Bitte beantworte anhand des Textausschnitts über den Handel in Fes: Wo liegt die Kessaria?

■ **Textausschnitt**:
☆ ☆ ☆
So machen es die Fessi auch; die Waaren, welche sie sich en gros von Europa holen, bestehen vorzugsweise in roher und verarbeiteter Seide, in Baumwollenstoffen, Tuchen, Papier, Waffen, d. h. langen Flinten und Säbeln, Pulver, Thee, Zucker, Droguen und Gewürzen. Es giebt überhaupt jetzt fast keinen Artikel, den man in Fes nicht fände.

Die Engros-Händler haben ihre Waaren bei sich im Hause, die meisten aber haben zugleich ein Hanut, d. h. ein Verkaufsgewölbe, wo sie entweder selbst verkaufen oder verkaufen lassen. Der Punkt, wo der Haupthandelssitz ist, heisst die Kessaria; derselbe liegt im Centrum von Alt-Fes, dicht bei der Karubin- und Mulei-Edris-Moschee, die zum Theil von der Kessaria umgeben sind.

Leo will das Wort Kessaria vom lateinischen Caesar ableiten; zur Zeit der römischen Herrschaft hätten in den mauritanischen Städten einige ummauerte Centren bestanden, damit die kaiserlichen Beamten hier ihre Zölle erhöhen, und wo zu gleicher Zeit dann die innewohnenden Kaufleute die Verpflichtung gehabt hätten, mit ihren eigenen Gütern das Eigenthum der kaiserlichen Regierung zu beschützen. Man findet übrigens den Ausdruck Kessaria als Marktplatz in allen Städten Nordafrika's.

In dieser Kessaria finden wir alle feineren und vorzugsweise die von Europa kommenden Waaren. Die Kessaria besteht aus einem grossen Complex von nicht für Thiere zugänglichen Strassen, zum Theil durch Häuser, zum Theil aber auch nur durch Gewölbe gebildet. Alle Strassen sind überdacht. Wir haben hier Gänge mit Buden wo Specereien, andere wo Essenzen, andere wo Thee und Zucker[89], andere wo Porzellan, d. h. vorzugsweise Vasen, Gläser, Tassen und Teller, andere wo Tuche, andere wo Seidenstoffe, andere wo Lederwaaren verkauft werden. Auch Uhrläden, zwei oder drei, ja sogar eine Pharmacie ist vorhanden, wenn man so eine Ansammlung fast aller Medicamente, worunter auch Chinin, Tartarus sub. und Ipecacuanha, nennen kann. Ein gewisser Djaffar hat sich diese Medicamente von Lissabon geholt, und ein Verzeichniss in portugiesischer Sprache zeigt zugleich die zu gebende Dose an und die Krankheit, wogegen die Medicin gegeben wird.
☆ ☆ ☆
■ **Aufgeführte Daten**:

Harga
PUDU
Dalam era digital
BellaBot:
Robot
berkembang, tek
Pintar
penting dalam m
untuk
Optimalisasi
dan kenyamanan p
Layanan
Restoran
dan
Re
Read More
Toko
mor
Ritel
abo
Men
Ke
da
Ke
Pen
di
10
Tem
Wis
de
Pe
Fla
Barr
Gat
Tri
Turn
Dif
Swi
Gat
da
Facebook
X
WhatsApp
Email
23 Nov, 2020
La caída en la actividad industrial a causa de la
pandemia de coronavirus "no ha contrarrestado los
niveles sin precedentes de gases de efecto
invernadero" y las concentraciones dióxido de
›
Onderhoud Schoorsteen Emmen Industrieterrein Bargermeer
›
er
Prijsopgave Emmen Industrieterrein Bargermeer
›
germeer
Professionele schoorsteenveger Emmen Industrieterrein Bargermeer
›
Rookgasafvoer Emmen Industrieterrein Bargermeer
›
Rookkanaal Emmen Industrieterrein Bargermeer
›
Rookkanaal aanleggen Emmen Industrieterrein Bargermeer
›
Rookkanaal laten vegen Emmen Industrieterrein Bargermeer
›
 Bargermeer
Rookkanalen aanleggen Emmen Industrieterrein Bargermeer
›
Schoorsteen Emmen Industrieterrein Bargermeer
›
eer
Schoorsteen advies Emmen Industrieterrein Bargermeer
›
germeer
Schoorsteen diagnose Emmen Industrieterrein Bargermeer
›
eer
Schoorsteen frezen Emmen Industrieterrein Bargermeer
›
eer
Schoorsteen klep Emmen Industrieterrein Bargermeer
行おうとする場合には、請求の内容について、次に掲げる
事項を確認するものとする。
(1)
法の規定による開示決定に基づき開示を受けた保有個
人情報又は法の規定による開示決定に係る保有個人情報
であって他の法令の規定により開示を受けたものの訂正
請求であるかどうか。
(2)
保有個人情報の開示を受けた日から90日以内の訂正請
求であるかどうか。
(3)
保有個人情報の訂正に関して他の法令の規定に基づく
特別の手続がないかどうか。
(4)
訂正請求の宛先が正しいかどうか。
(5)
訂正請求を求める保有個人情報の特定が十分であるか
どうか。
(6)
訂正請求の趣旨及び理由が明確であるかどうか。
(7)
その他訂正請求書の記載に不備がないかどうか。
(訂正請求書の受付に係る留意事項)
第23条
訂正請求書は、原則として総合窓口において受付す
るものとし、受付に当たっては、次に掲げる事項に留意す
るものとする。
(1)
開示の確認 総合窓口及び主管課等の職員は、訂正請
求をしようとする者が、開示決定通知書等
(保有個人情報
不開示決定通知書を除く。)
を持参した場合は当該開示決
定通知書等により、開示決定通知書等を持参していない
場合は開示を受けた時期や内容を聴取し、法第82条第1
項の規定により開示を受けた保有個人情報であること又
☆ ☆ ☆
■ **Antwort**: Im Centrum von Alt-Fes, dicht bei der Karubin- und Mulei-Edris-Moschee.